Wednesday, January 25, 2017

How to Become a Trusted Advisor

In competitive markets, brands wish to become trusted advisors to their customers – but looking at their behavior, one wonders if they understand what it means to be an “advisor.”   They certainly seem to wish to have authority and control over the customer – to tell the customer what to do and for the customer to do it immediately and without question – but this is not being an advisor, and does not earn them the loyalty they covet.

Becoming a trusted advisor means taking an earnest interest in helping customers solve their problem, providing them with guidance, and following up until the problem is actually solved.   It is a long-term process rather than a short-term action, and it follows a very simple and predictable pattern that begins with considering the customer’s needs and continues through ensuring those needs have been fulfilled.  For simplicity’s sake, this can be broken into four basic steps:

Step One: Consider the Customer’s Needs

A prerequisite to the ability to give good advice is having something of value to offer the person you are advising.  In commercial relationships, this means having a good or service that meets the customer’s needs: it solves a problem that is troubling them or helps them achieve a goal that they have chosen for themselves.

This sounds simple enough, but the ambition to sell as many products to as many people as possible causes companies to fail to consider whether a given person would get a benefit from their product and whether it’s genuinely worth the cost and effort of obtaining and using it.   Their advice is self-serving rather than good for the customer, and most customers recognize this and reject it.

So the first step in giving good advice is to decide whether advice is necessary at all and to be both objective and reasonable is assessing whether a given product is at all useful to the individual customer – and if not, then seek a valid market or alter the product to make it worthwhile.

Step Two: Ask Relevant Questions

Good advice is tailored to the individual.  While certain practices are good in general, “general” advice is usually regarded as aphorisms and platitudes doled out nonchalantly without concern for a person’s individual situation.  In order to know the customer’s needs, you have to ask questions to learn about them.

Doing research is not the same as asking questions, nor does it help to build trust: while people are well aware that marketing databases exist, they still express that it is “creepy” for a company to know things that they haven’t chosen to disclose.   And research often turns up highly specious connections that, in spite of their statistical significance, seem irrelevant.

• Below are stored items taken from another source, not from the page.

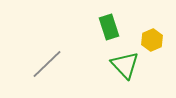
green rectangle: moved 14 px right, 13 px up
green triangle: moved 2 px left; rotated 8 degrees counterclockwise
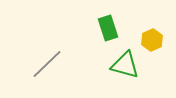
green rectangle: moved 1 px left, 1 px down
green triangle: rotated 32 degrees counterclockwise
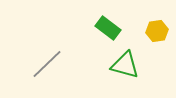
green rectangle: rotated 35 degrees counterclockwise
yellow hexagon: moved 5 px right, 9 px up; rotated 15 degrees clockwise
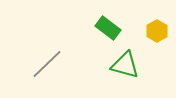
yellow hexagon: rotated 20 degrees counterclockwise
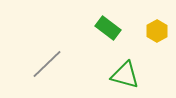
green triangle: moved 10 px down
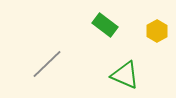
green rectangle: moved 3 px left, 3 px up
green triangle: rotated 8 degrees clockwise
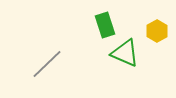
green rectangle: rotated 35 degrees clockwise
green triangle: moved 22 px up
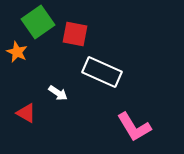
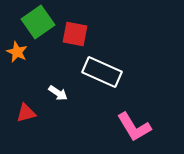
red triangle: rotated 45 degrees counterclockwise
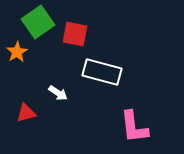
orange star: rotated 15 degrees clockwise
white rectangle: rotated 9 degrees counterclockwise
pink L-shape: rotated 24 degrees clockwise
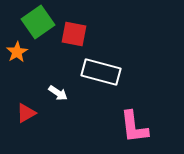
red square: moved 1 px left
white rectangle: moved 1 px left
red triangle: rotated 15 degrees counterclockwise
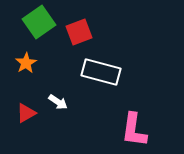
green square: moved 1 px right
red square: moved 5 px right, 2 px up; rotated 32 degrees counterclockwise
orange star: moved 9 px right, 11 px down
white arrow: moved 9 px down
pink L-shape: moved 3 px down; rotated 15 degrees clockwise
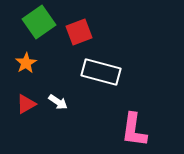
red triangle: moved 9 px up
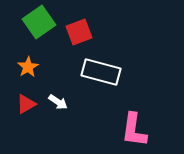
orange star: moved 2 px right, 4 px down
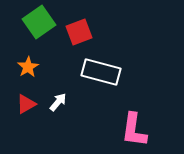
white arrow: rotated 84 degrees counterclockwise
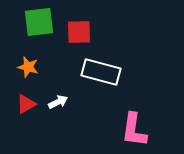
green square: rotated 28 degrees clockwise
red square: rotated 20 degrees clockwise
orange star: rotated 25 degrees counterclockwise
white arrow: rotated 24 degrees clockwise
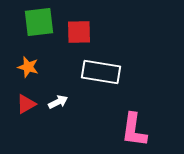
white rectangle: rotated 6 degrees counterclockwise
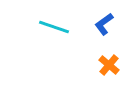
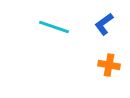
orange cross: rotated 30 degrees counterclockwise
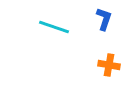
blue L-shape: moved 5 px up; rotated 145 degrees clockwise
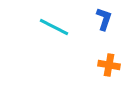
cyan line: rotated 8 degrees clockwise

The questioning process demonstrates concern, builds trust, and makes the customer mindful of the reasons that a recommendation is made.   When you ask questions before giving advice, the customer recognizes (or at least reckons) that the advice you are giving is based on the information they just gave you.

Step Three: Justify a Solution


The final step in the advice process is to provide and justify a solution, based on the information gathered during the questioning process.   It is not until a trust relationship is well established that people will accept advice without justification – and even when the trust is there, it should not be taken for granted: always justify a recommendation.

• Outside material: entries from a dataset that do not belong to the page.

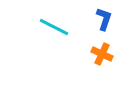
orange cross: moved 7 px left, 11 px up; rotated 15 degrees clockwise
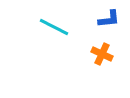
blue L-shape: moved 5 px right; rotated 65 degrees clockwise
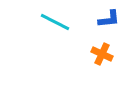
cyan line: moved 1 px right, 5 px up
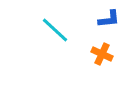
cyan line: moved 8 px down; rotated 16 degrees clockwise
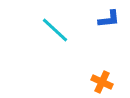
orange cross: moved 28 px down
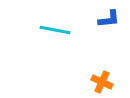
cyan line: rotated 32 degrees counterclockwise
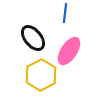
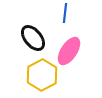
yellow hexagon: moved 1 px right
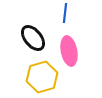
pink ellipse: rotated 44 degrees counterclockwise
yellow hexagon: moved 2 px down; rotated 12 degrees clockwise
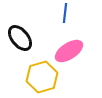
black ellipse: moved 13 px left
pink ellipse: rotated 68 degrees clockwise
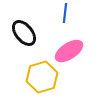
black ellipse: moved 4 px right, 5 px up
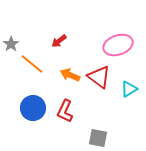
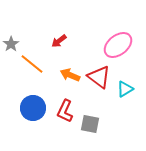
pink ellipse: rotated 20 degrees counterclockwise
cyan triangle: moved 4 px left
gray square: moved 8 px left, 14 px up
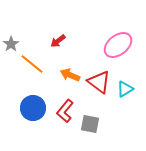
red arrow: moved 1 px left
red triangle: moved 5 px down
red L-shape: rotated 15 degrees clockwise
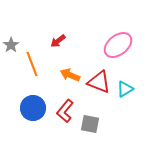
gray star: moved 1 px down
orange line: rotated 30 degrees clockwise
red triangle: rotated 15 degrees counterclockwise
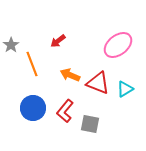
red triangle: moved 1 px left, 1 px down
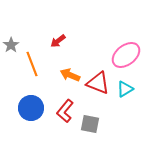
pink ellipse: moved 8 px right, 10 px down
blue circle: moved 2 px left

Justifying advice not only builds trust, but it increases compliance.   A serious of studies in behavioral psychology (Langer 1978) demonstrate a dramatic increase in compliance when a person who makes a request states a reason, even if the reason itself seems entirely specious.

So the ideal way to provide advice is to use “since” or “because” in a very specific pattern:
  • Since [you said this], I recommend [this action]
  • I recommend [this action] because [you said this]
But simply providing advice is not enough, there’s one step left in the process:

Step Four: Follow Up and Take Responsibility

The greatest mistake most companies make is abandoning the customer the moment the sale is made.  There is no better demonstration of insincerity than a person or organization who abandons you as soon as they have gotten what they wanted from the transaction, and no better way to destroy any trust that might have been earned.

Following up is simple enough: it’s a matter of remembering to touch base with the customer after a reasonable amount of time to ask if their problem has been solved.   Customer satisfaction surveys are becoming more common, but they are not sufficient because the results are considered in the aggregate rather than individually – and it’s arguable whether they result in any significant amount of action.

The best advisors follow up individually – to see if their advice has been followed and, if so, to ensure that the person they advised benefitted from it.   More than that, the advisor will work with the other person to help them solve their problem or achieve their goal, by providing follow-on advice and recommendations, and stay with them until the solution has been achieved.  This demonstrates genuine concern and a true commitment to service.

***


The value of being a trusted advisor is the long-term loyalty of customers, but this loyalty is reciprocal: it must be given in order to be received.  An advisor must be loyal to the interests of those he advises, he must consider their objectives, learn about their situation, provide a valid solution, follow up to ensure the solution was implemented, and continue to provide support until the problem is solved.   Anything less is insufficient.